A study published in Nature last summer has revealed a much more complex view of the vast, uncharted regions of the human genome than previously supposed. “Junk DNA,” noncoding sequences that make up the bulk of the genome’s 3 billion letters, may indeed have a purpose. Now the challenge is to figure out what all that DNA is for. Doing so may prove crucial for understanding complex human diseases.

“We’re trying to map out what’s there,” said Michael Snyder, Ph.D., professor of molecular, cellular and developmental biology.

Snyder’s lab is part of the Encyclopedia of DNA Elements (ENCODE) project, a mammoth undertaking of the National Human Genome Research Institute (NHGRI) at the National Institutes of Health (NIH) involving 35 groups of researchers at 80 institutions in 11 nations. Researchers have spent the last four years sifting through more than 400 million data points to make sense of just 1 percent of the human genome. Their analysis has turned up some surprises.

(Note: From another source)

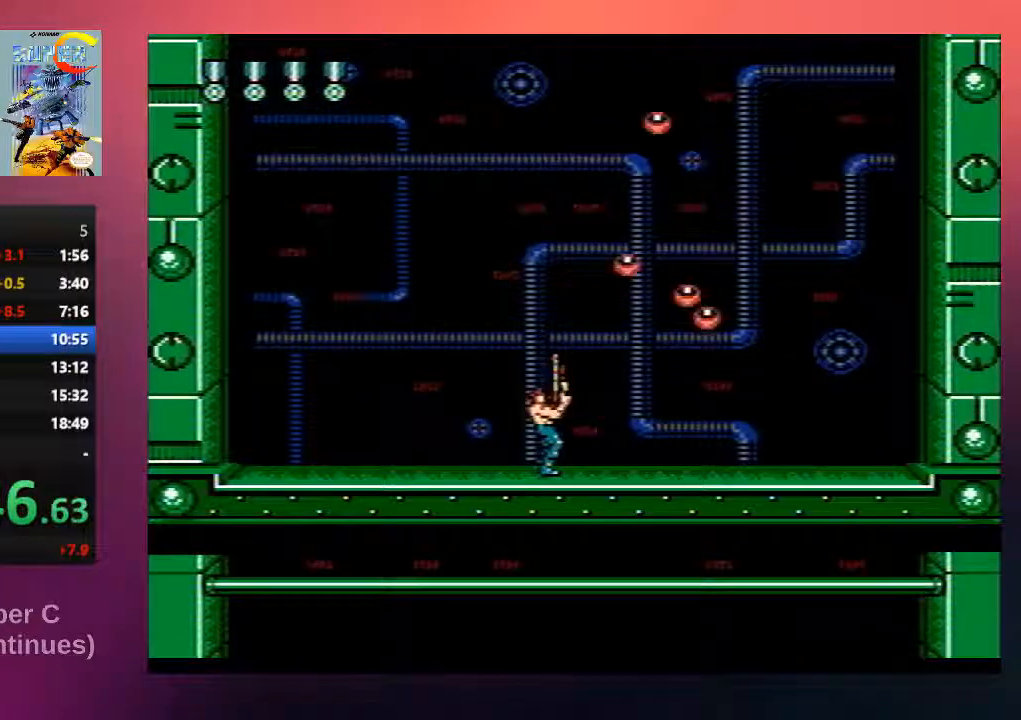
{"buttons": ["DPAD_UP"], "events": [[50, "B", "down"], [183, "B", "up"], [317, "B", "down"], [417, "B", "up"]]}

For one thing, the genome hosts a lot more activity than expected. The conventional wisdom has long held that the important pieces of DNA—the readily decipherable genes making up 1.5 percent of the genome—are converted into RNA via a process called transcription. RNA in turn instructs the cell to make proteins. Scientists have long assumed that in general each gene is transcribed into one RNA fragment and that the remaining gene-free portions of our DNA aren’t transcribed at all.

Not so, according to the ENCODE project. Most letters in the genomic instruction manual wind up being transcribed. Each gene is often transcribed along with a surprisingly large number of nonprotein-coding (NPC) sequences to produce some extraordinarily long RNA fragments. A single gene can be transcribed into many different RNA fragments of varying lengths. The purpose of all these extra transcripts remains unclear.

Even more perplexing is the prevalence of RNA molecules transcribed entirely from gene-free portions of the genome. NPC RNA transcripts were previously known to exist, but the ENCODE project identified many new ones. Again, their purpose is unknown.

Snyder is even more excited that the project has identified new regulatory regions that do not encode proteins but instead control when, where and to what extent genes are expressed. Recent studies have linked complex diseases with variations in NPC regions of the human genome that could have regulatory functions. Might variations in NPC DNA promote disease by interfering with the expression of genes at distal sites?

Snyder and his collaborators hope that the project will answer such questions. “This is really what the ENCODE project is all about,” he said.